(Work task):
Print the listing exactly as it stands. Skip every picture.

(Data):
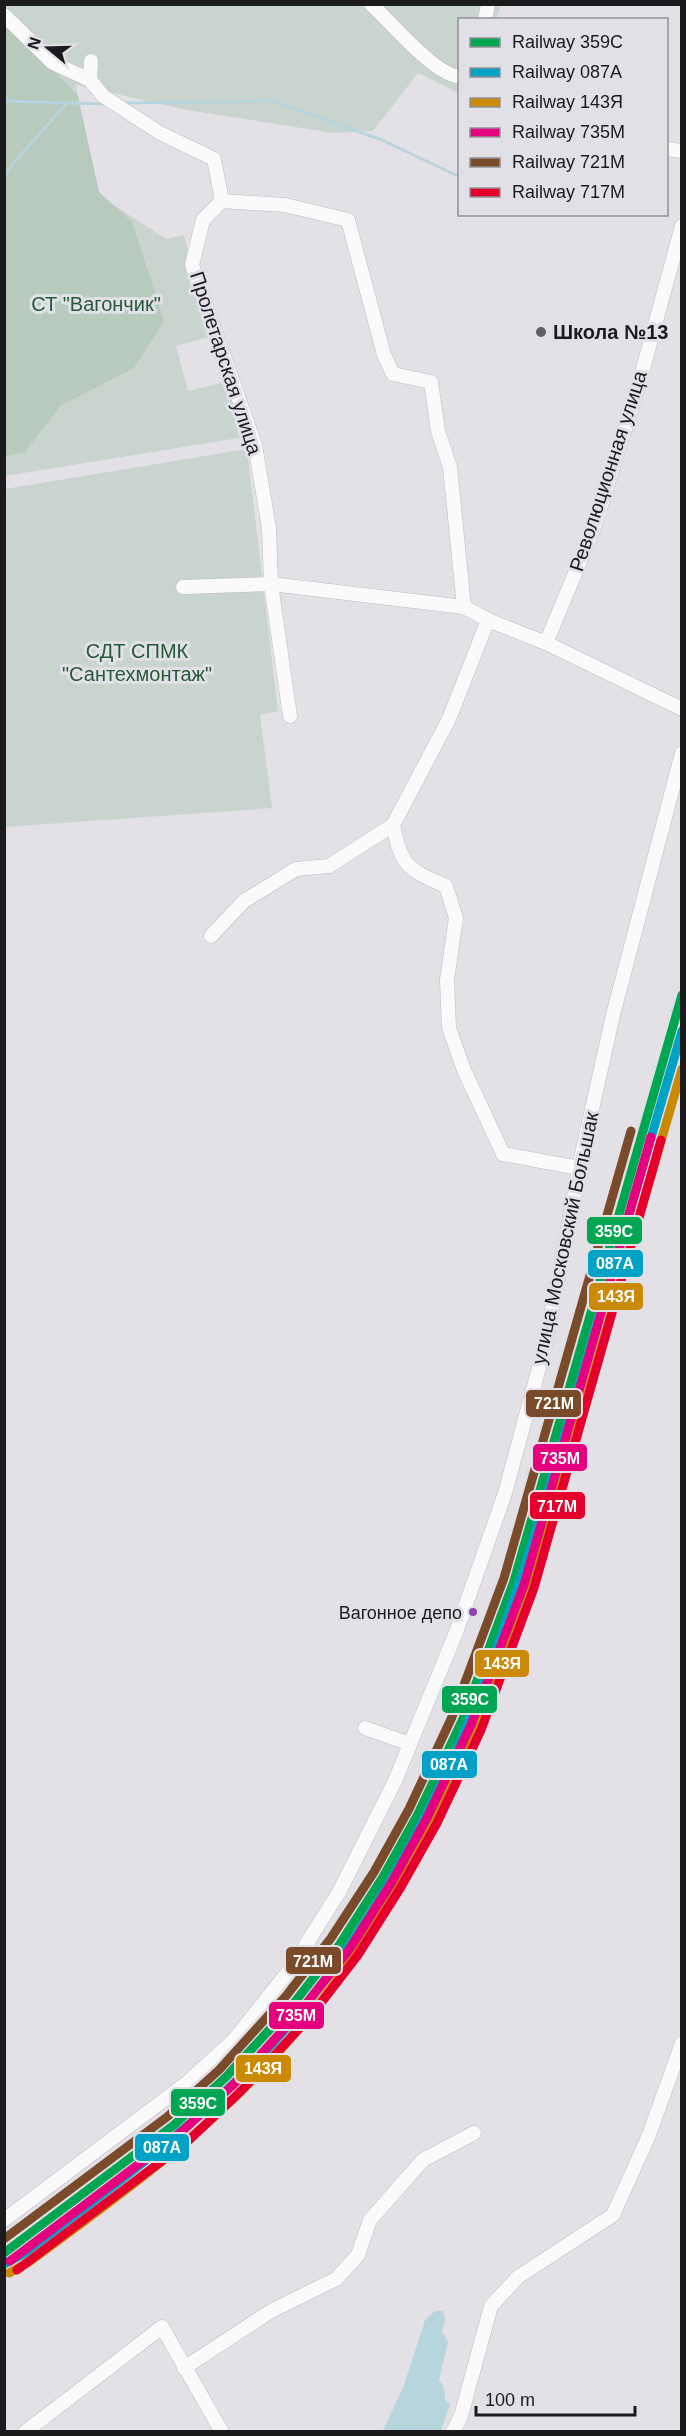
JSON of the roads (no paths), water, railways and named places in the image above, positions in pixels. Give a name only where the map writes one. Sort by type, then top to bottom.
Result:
[{"type":"street","points":[[378,6],[390,24],[438,66],[453,76],[458,75]]},
{"type":"street","points":[[4,15],[53,63],[90,80],[103,96],[160,133],[214,159],[222,201],[285,205],[348,220],[384,355],[393,374],[431,382],[438,430],[450,467],[464,607]]},
{"type":"street","points":[[90,80],[91,61]]},
{"type":"street","name":"Пролетарская улица","points":[[222,201],[203,220],[192,265],[255,446],[269,528],[271,584],[291,716]]},
{"type":"street","name":"Революционная улица","points":[[546,643],[596,519],[635,398],[681,226]]},
{"type":"street","points":[[183,587],[271,584],[464,607],[489,620],[546,643],[681,709]]},
{"type":"street","points":[[211,936],[244,901],[296,869],[329,866],[393,825],[449,719],[489,620]]},
{"type":"street","name":"улица Московский Большак","points":[[4,2220],[189,2081],[234,2040],[292,1967],[339,1892],[395,1781],[457,1630],[505,1493],[545,1346],[579,1168],[613,1015],[681,753]]},
{"type":"street","points":[[393,825],[400,857],[417,874],[446,886],[456,918],[447,980],[449,1028],[464,1070],[503,1154],[579,1168]]},
{"type":"street","points":[[365,1728],[410,1744]]},
{"type":"street","points":[[453,2432],[461,2416],[491,2306],[518,2277],[613,2215],[649,2135],[681,2043]]},
{"type":"street","points":[[184,2368],[272,2311],[336,2279],[358,2255],[370,2220],[423,2160],[474,2133]]},
{"type":"street","points":[[25,2432],[162,2327],[222,2432]]},
{"type":"water","points":[[435,2311],[443,2311],[445,2319],[442,2332],[448,2342],[439,2380],[444,2387],[445,2399],[450,2404],[441,2431],[383,2431],[404,2385],[425,2320]]},
{"type":"waterway","points":[[4,101],[105,104]]},
{"type":"waterway","points":[[123,103],[272,101],[382,140],[458,176]]},
{"type":"waterway","points":[[4,178],[11,166],[66,104]]},
{"type":"rail line","name":"359С","points":[[4,2253],[174,2125],[226,2077],[294,2003],[340,1944],[383,1877],[418,1814],[462,1721],[514,1581],[682,995]]},
{"type":"rail line","name":"087А","points":[[4,2264],[23,2254],[129,2174],[228,2089],[289,2025],[342,1957],[388,1886],[428,1812],[462,1737],[493,1659],[545,1499],[682,1031]]},
{"type":"rail line","name":"143Я","points":[[9,2273],[29,2262],[94,2214],[189,2139],[276,2055],[334,1984],[384,1911],[427,1836],[464,1759],[496,1680],[525,1598],[578,1427],[682,1069]]},
{"type":"rail line","name":"721М","points":[[4,2239],[167,2117],[219,2070],[286,1996],[331,1938],[374,1872],[409,1809],[452,1717],[504,1578],[631,1131]]},
{"type":"rail line","name":"735М","points":[[10,2261],[180,2133],[233,2085],[302,2009],[349,1950],[392,1882],[427,1818],[471,1725],[524,1585],[651,1137]]},
{"type":"rail line","name":"717М","points":[[17,2270],[187,2142],[240,2092],[311,2016],[358,1955],[401,1887],[437,1823],[481,1730],[534,1588],[661,1140]]},
{"type":"place","name":"Школа №13","points":[[541,332]]},
{"type":"place","name":"Вагонное депо","points":[[473,1612]]},
{"type":"park label","name":"СТ \"Вагончик\"","points":[[96,304]]},
{"type":"park label","name":"СДТ СПМК \"Сантехмонтаж\"","points":[[137,662]]}]
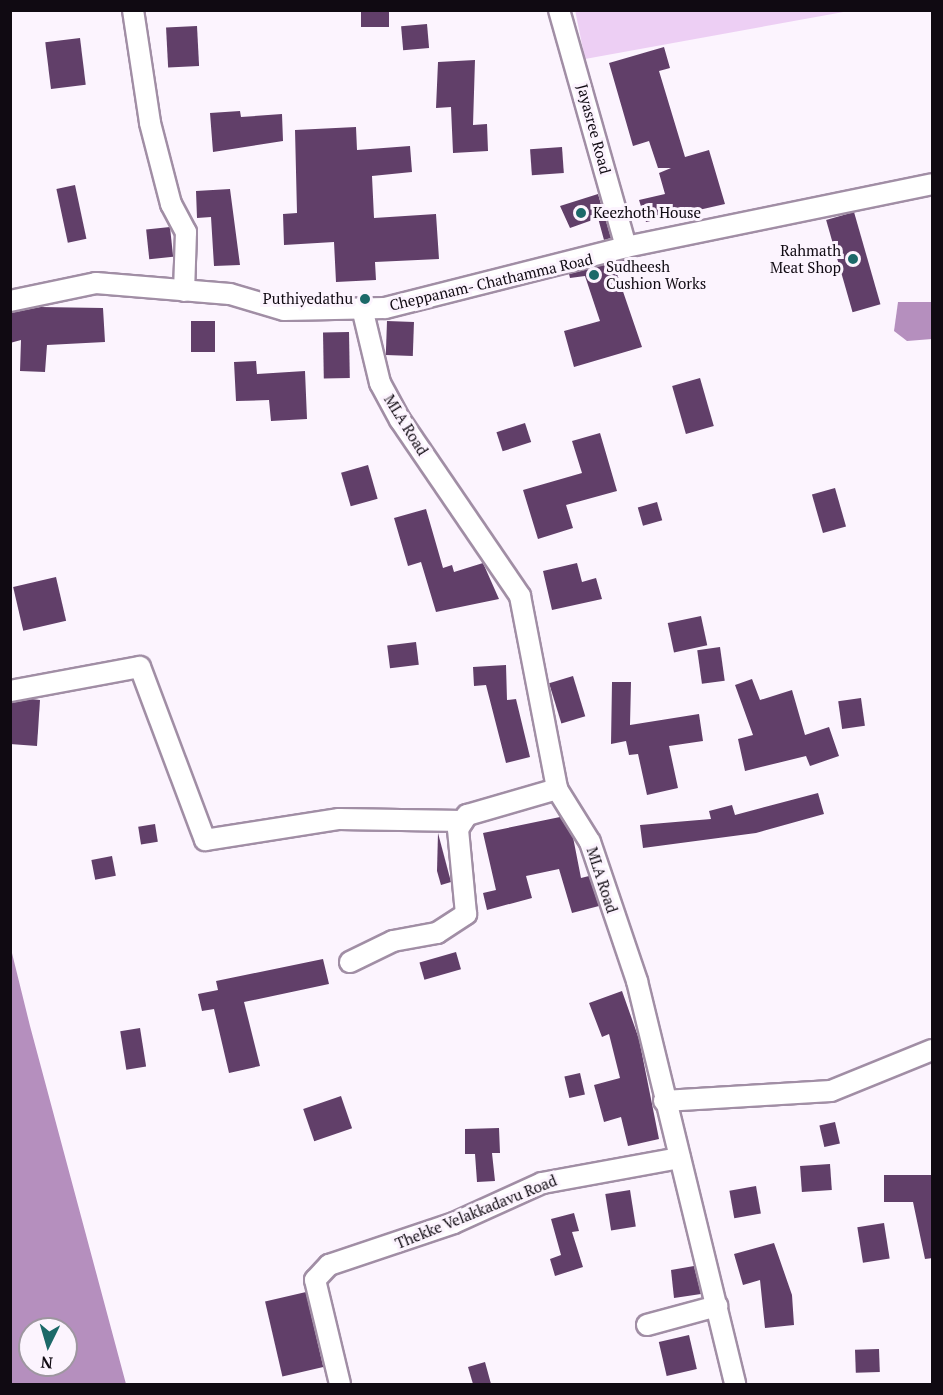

(Result below):
JSON of the roads (no paths), water, railways and named places in the image above, positions in pixels. Give a name only where the map writes one. Sort by type, then top to bottom.
Result:
[{"type":"street","points":[[378,6],[390,24],[438,66],[453,76],[458,75]]},
{"type":"street","points":[[4,15],[53,63],[90,80],[103,96],[160,133],[214,159],[222,201],[285,205],[348,220],[384,355],[393,374],[431,382],[438,430],[450,467],[464,607]]},
{"type":"street","points":[[90,80],[91,61]]},
{"type":"street","name":"Пролетарская улица","points":[[222,201],[203,220],[192,265],[255,446],[269,528],[271,584],[291,716]]},
{"type":"street","name":"Революционная улица","points":[[546,643],[596,519],[635,398],[681,226]]},
{"type":"street","points":[[183,587],[271,584],[464,607],[489,620],[546,643],[681,709]]},
{"type":"street","points":[[211,936],[244,901],[296,869],[329,866],[393,825],[449,719],[489,620]]},
{"type":"street","name":"улица Московский Большак","points":[[4,2220],[189,2081],[234,2040],[292,1967],[339,1892],[395,1781],[457,1630],[505,1493],[545,1346],[579,1168],[613,1015],[681,753]]},
{"type":"street","points":[[393,825],[400,857],[417,874],[446,886],[456,918],[447,980],[449,1028],[464,1070],[503,1154],[579,1168]]},
{"type":"street","points":[[365,1728],[410,1744]]},
{"type":"street","points":[[453,2432],[461,2416],[491,2306],[518,2277],[613,2215],[649,2135],[681,2043]]},
{"type":"street","points":[[184,2368],[272,2311],[336,2279],[358,2255],[370,2220],[423,2160],[474,2133]]},
{"type":"street","points":[[25,2432],[162,2327],[222,2432]]},
{"type":"water","points":[[435,2311],[443,2311],[445,2319],[442,2332],[448,2342],[439,2380],[444,2387],[445,2399],[450,2404],[441,2431],[383,2431],[404,2385],[425,2320]]},
{"type":"waterway","points":[[4,101],[105,104]]},
{"type":"waterway","points":[[123,103],[272,101],[382,140],[458,176]]},
{"type":"waterway","points":[[4,178],[11,166],[66,104]]},
{"type":"rail line","name":"359С","points":[[4,2253],[174,2125],[226,2077],[294,2003],[340,1944],[383,1877],[418,1814],[462,1721],[514,1581],[682,995]]},
{"type":"rail line","name":"087А","points":[[4,2264],[23,2254],[129,2174],[228,2089],[289,2025],[342,1957],[388,1886],[428,1812],[462,1737],[493,1659],[545,1499],[682,1031]]},
{"type":"rail line","name":"143Я","points":[[9,2273],[29,2262],[94,2214],[189,2139],[276,2055],[334,1984],[384,1911],[427,1836],[464,1759],[496,1680],[525,1598],[578,1427],[682,1069]]},
{"type":"rail line","name":"721М","points":[[4,2239],[167,2117],[219,2070],[286,1996],[331,1938],[374,1872],[409,1809],[452,1717],[504,1578],[631,1131]]},
{"type":"rail line","name":"735М","points":[[10,2261],[180,2133],[233,2085],[302,2009],[349,1950],[392,1882],[427,1818],[471,1725],[524,1585],[651,1137]]},
{"type":"rail line","name":"717М","points":[[17,2270],[187,2142],[240,2092],[311,2016],[358,1955],[401,1887],[437,1823],[481,1730],[534,1588],[661,1140]]},
{"type":"place","name":"Школа №13","points":[[541,332]]},
{"type":"place","name":"Вагонное депо","points":[[473,1612]]},
{"type":"park label","name":"СТ \"Вагончик\"","points":[[96,304]]},
{"type":"park label","name":"СДТ СПМК \"Сантехмонтаж\"","points":[[137,662]]}]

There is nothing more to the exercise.